Mukesh Ambani, Chairman and Managing Director of RIL, said that the company’s refining and petrochemical assets have paid off handsomely. “Refining business delivered yet another record performance on the back of seven-year high refining margins and highest ever crude throughput,” he said.
In the nine month period, the refining business EBIT has surpassed the record earnings it achieved in FY15. Robust polymer margins were the key driver in the growth of petrochemical business. “The benefits of low crude oil and energy prices for our downstream businesses clearly outweigh the impact of these factors on our upstream segment, reflecting in the record earnings for the quarter,” Ambani said.
Because of the low crude prices, the cost of raw materials declined by 39.5 per cent to Rs 37,638 crore. The employee costs were higher by 30.9 per cent at Rs 2,026 crore due to VRS payment and increased employee base in the newly launching 4G business – Reliance Jio.

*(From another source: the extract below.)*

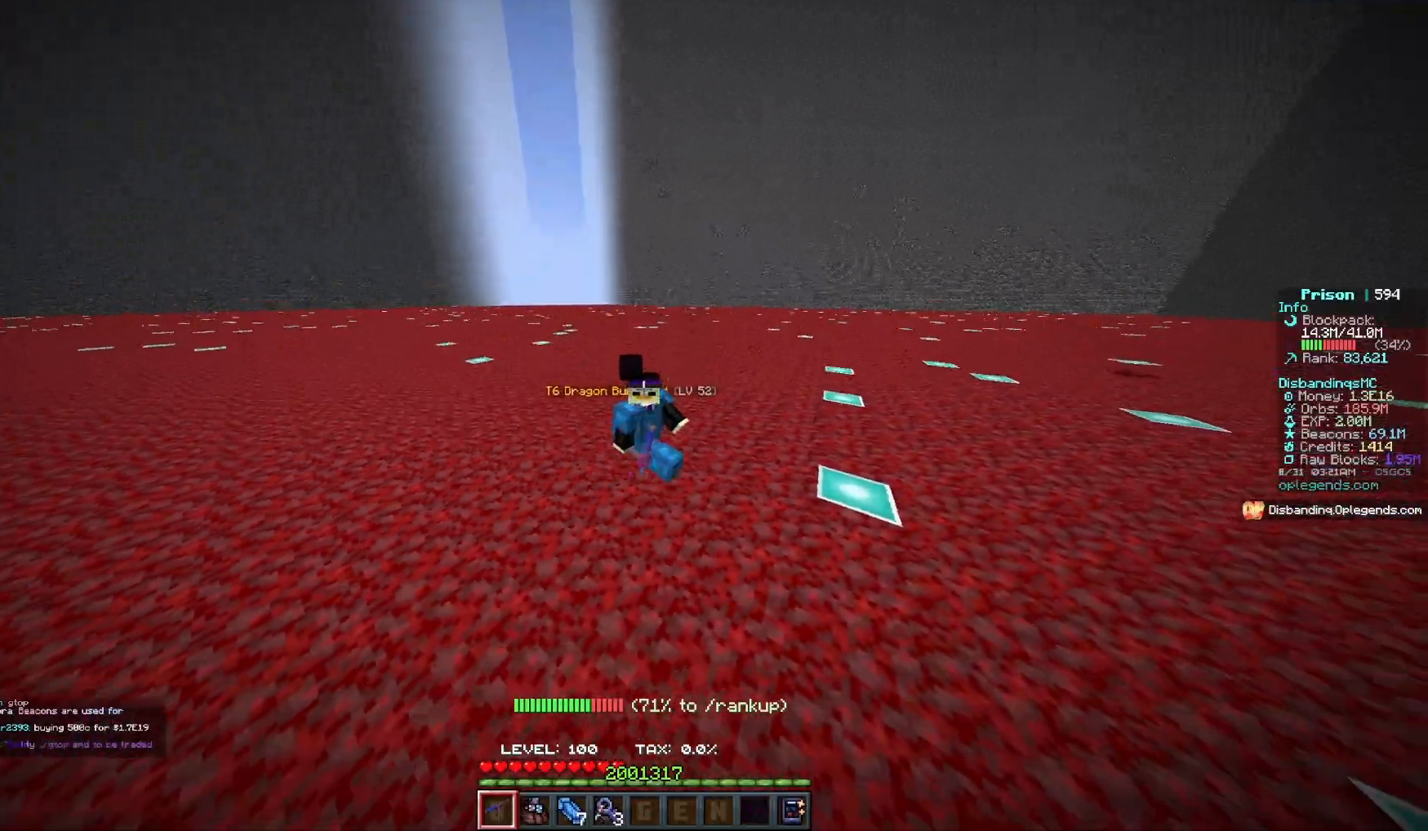
{"keys": ["a", "s"], "mouse": [], "events": [[367, "s", "down"]]}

Depreciation (including depletion and amortisation) was higher by 6.1 per cent to Rs 3,133 crore primarily on account of capitalisation of projects at Dahej. The interest cost was lower at Rs 921 crore as against Rs 1,137 crore. Basic earnings per share (EPS) for the quarter was Rs 24.8 as against Rs 17.8 in the corresponding period of the previous year.
The company’s debt has risen to Rs 1,78,077 crore compared to Rs 1,60,860 crore mainly because of the investments in the telecom business. Cash and cash equivalents – investments in bank deposits, mutual funds, corporate deposits, government bonds and other marketable securities – stood at Rs 91,736 crore. The capital expenditure for the nine months in this financial year was Rs 81,463 crore on account of expansion projects in the petrochemicals and refining business at Jamnagar, Dahej and Hazira, and investments in Jio and US shale gas projects.

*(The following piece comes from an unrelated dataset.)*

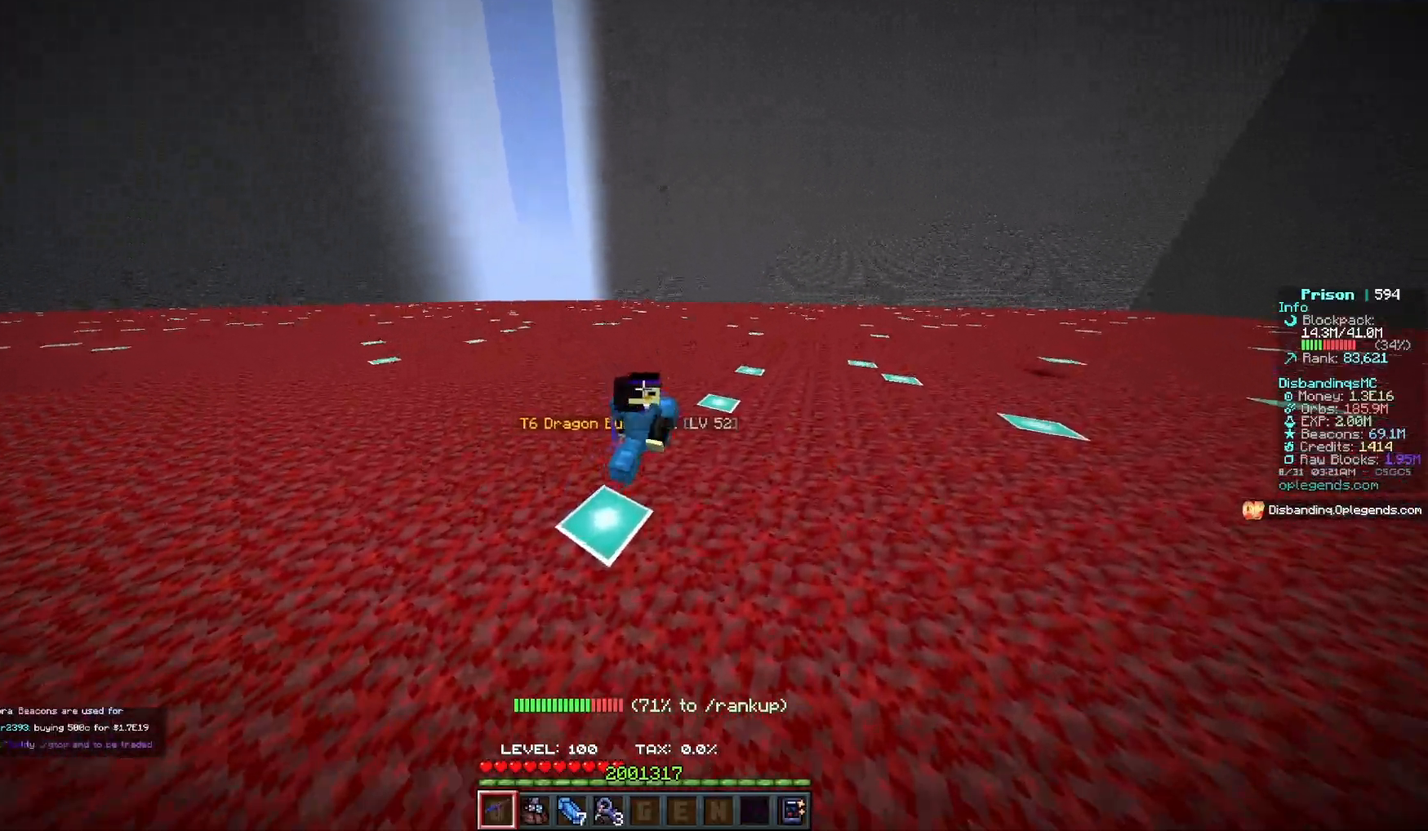
{"keys": ["s"], "mouse": [], "events": [[233, "a", "up"]]}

The consolidated revenues for the oil & gas segment decreased 37.9 per cent to Rs 1,765 crore because of lower production at Krishna-Godavari (KG) Basin coupled with sharply lower oil and gas prices in both the domestic and US shale segments. Domestic gas prices for KG-D6 production was $3.82/MMBTU, while average US shale realisation was down 50 per cent Y-o-Y to $2.81/MCFe in the July-Sept 2015 period. The unfavourable upstream price environment impacted segment EBIT, which was 89.2 per cent lower at Rs 90 crore.
Reliance Retail posted its highest ever quarterly turnover of Rs 6,042 crore as against Rs 4,686 crore, a growth of 29 per cent. The business delivered a profit before depreciation, interests and taxes (PBDIT) of Rs 243 crore as against Rs 227 crore in the corresponding period of the previous year. Reliance Retail operates the highest of over 3,043 stores across 371 cities in India.
“Our retail business crossed Rs 6,000 crore quarterly revenue milestone with a footprint now encompassing over 3,000 stores…” Ambani said.
Meanwhile, Jio has launched its services for the employees in the quarter, offering over 100,000 connections.